*** Block opens ***

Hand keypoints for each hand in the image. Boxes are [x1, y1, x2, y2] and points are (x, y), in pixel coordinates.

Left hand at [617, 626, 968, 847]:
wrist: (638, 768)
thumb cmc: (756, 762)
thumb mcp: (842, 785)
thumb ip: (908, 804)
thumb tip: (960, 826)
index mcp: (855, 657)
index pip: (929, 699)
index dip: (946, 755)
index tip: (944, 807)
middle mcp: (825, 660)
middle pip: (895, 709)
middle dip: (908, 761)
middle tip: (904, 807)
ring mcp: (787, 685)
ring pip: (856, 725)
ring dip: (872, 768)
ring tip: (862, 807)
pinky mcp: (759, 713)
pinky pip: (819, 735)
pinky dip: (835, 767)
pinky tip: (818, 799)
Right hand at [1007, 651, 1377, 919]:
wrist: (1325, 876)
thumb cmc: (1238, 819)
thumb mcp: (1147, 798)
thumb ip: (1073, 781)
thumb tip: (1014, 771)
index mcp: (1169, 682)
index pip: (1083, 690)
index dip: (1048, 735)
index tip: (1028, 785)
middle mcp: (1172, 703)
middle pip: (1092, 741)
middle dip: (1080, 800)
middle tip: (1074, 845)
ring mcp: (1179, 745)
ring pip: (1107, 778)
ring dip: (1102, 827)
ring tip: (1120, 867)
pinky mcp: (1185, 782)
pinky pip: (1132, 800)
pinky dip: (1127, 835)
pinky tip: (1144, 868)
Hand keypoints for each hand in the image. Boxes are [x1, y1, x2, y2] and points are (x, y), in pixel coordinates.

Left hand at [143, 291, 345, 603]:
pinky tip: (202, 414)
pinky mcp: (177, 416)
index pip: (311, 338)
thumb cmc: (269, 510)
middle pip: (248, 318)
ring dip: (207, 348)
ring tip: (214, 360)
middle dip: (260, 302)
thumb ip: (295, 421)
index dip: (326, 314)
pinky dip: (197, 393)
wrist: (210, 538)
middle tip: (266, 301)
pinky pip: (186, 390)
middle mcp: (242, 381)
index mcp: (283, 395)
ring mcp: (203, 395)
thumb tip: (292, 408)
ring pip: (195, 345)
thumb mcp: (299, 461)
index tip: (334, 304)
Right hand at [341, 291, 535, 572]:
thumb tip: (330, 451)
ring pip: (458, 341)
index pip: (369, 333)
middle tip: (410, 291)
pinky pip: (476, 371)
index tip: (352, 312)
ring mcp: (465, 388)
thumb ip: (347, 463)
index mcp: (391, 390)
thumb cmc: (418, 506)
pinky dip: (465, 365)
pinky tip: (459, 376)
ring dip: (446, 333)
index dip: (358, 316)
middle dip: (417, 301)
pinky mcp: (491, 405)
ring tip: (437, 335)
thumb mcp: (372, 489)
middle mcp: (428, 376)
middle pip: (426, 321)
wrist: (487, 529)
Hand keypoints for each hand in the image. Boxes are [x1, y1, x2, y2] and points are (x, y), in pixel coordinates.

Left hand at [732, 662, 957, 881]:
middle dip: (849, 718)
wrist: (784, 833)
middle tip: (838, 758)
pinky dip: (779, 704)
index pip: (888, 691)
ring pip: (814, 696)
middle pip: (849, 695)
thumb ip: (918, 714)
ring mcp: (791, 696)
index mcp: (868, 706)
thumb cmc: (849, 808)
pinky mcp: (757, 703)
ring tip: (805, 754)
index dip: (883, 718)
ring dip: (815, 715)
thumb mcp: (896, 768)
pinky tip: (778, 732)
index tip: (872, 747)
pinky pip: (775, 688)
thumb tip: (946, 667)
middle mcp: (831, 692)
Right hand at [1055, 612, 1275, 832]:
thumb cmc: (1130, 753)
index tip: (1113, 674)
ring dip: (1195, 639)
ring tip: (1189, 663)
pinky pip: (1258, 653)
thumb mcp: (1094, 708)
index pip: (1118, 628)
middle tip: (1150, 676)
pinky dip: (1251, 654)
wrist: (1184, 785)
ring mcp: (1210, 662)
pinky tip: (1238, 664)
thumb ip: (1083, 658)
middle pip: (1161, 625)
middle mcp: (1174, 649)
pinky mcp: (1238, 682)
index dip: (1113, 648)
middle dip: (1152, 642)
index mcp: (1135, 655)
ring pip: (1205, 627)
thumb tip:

*** Block closes ***

§ The problem
Reproduce the material above precisely, omitting nothing.

§ Expected answer
Hand keypoints for each hand in the image. Boxes are [x1, y1, x2, y2] and points are (x, y), in pixel coordinates.

Left hand at [617, 626, 968, 847]:
wrist: (638, 768)
thumb cmc: (756, 762)
thumb mcp: (842, 785)
thumb ip: (908, 804)
thumb tip: (960, 826)
index mcp: (855, 657)
index pip: (929, 699)
index dip: (946, 755)
index tip: (944, 807)
middle mcp: (825, 660)
middle pip: (895, 709)
middle dip: (908, 761)
middle tip: (904, 807)
ring mcp: (787, 685)
ring pip: (856, 725)
ring dip: (872, 768)
ring tip: (862, 807)
pinky mcp: (759, 713)
pinky pip: (819, 735)
pinky dip: (835, 767)
pinky tip: (818, 799)
Right hand at [1007, 651, 1377, 919]:
wrist: (1325, 876)
thumb cmc: (1238, 819)
thumb mcp: (1147, 798)
thumb ip: (1073, 781)
thumb tip: (1014, 771)
index mcp: (1169, 682)
index pip: (1083, 690)
index dip: (1048, 735)
index tip: (1028, 785)
middle mcp: (1172, 703)
middle pip: (1092, 741)
middle dip: (1080, 800)
middle tip: (1074, 845)
ring mcp: (1179, 745)
ring pip: (1107, 778)
ring dip: (1102, 827)
ring tip: (1120, 867)
pinky mcp: (1185, 782)
pinky pip: (1132, 800)
pinky dip: (1127, 835)
pinky tip: (1144, 868)
Hand keypoints for each hand in the image. Boxes are [x1, y1, x2, y2] and points are (x, y), in pixel coordinates.

Left hand at [143, 291, 345, 603]:
pinky tip: (202, 414)
pinky mcp: (177, 416)
index pip: (311, 338)
thumb cmc: (269, 510)
middle pip: (248, 318)
ring dip: (207, 348)
ring tip: (214, 360)
middle dip: (260, 302)
thumb ip: (295, 421)
index dip: (326, 314)
pinky dip: (197, 393)
wrist: (210, 538)
middle tip: (266, 301)
pinky pip: (186, 390)
middle mcp: (242, 381)
index mcp: (283, 395)
ring mcp: (203, 395)
thumb tip: (292, 408)
ring pip: (195, 345)
thumb mcp: (299, 461)
index tip: (334, 304)
Right hand at [341, 291, 535, 572]:
thumb tip: (330, 451)
ring pip: (458, 341)
index pip: (369, 333)
middle tip: (410, 291)
pinky pip: (476, 371)
index tip: (352, 312)
ring mcp: (465, 388)
thumb ip: (347, 463)
index mcp: (391, 390)
thumb cmc: (418, 506)
pinky dip: (465, 365)
pinky tip: (459, 376)
ring dip: (446, 333)
index dip: (358, 316)
middle dip: (417, 301)
pinky mcp: (491, 405)
ring tip: (437, 335)
thumb mcp: (372, 489)
middle mcp: (428, 376)
middle pip: (426, 321)
wrist: (487, 529)
Hand keypoints for each hand in the image. Boxes are [x1, y1, x2, y2] and points are (x, y), in pixel coordinates.

Left hand at [732, 662, 957, 881]:
middle dip: (849, 718)
wrist: (784, 833)
middle tip: (838, 758)
pinky dip: (779, 704)
index pip: (888, 691)
ring pip: (814, 696)
middle pip: (849, 695)
thumb ip: (918, 714)
ring mcp: (791, 696)
index mcp: (868, 706)
thumb cmc: (849, 808)
pinky mcp: (757, 703)
ring tip: (805, 754)
index dip: (883, 718)
ring dip: (815, 715)
thumb mcp: (896, 768)
pinky tip: (778, 732)
index tip: (872, 747)
pinky pip: (775, 688)
thumb tip: (946, 667)
middle mcp: (831, 692)
Right hand at [1055, 612, 1275, 832]:
thumb cmc: (1130, 753)
index tip: (1113, 674)
ring dip: (1195, 639)
ring tip: (1189, 663)
pinky pip: (1258, 653)
thumb mcp: (1094, 708)
index pip: (1118, 628)
middle tip: (1150, 676)
pinky dip: (1251, 654)
wrist: (1184, 785)
ring mcp: (1210, 662)
pinky tip: (1238, 664)
thumb ip: (1083, 658)
middle pip: (1161, 625)
middle mcp: (1174, 649)
pinky mcp: (1238, 682)
index dip: (1113, 648)
middle dip: (1152, 642)
index mcp: (1135, 655)
ring pip: (1205, 627)
thumb tip:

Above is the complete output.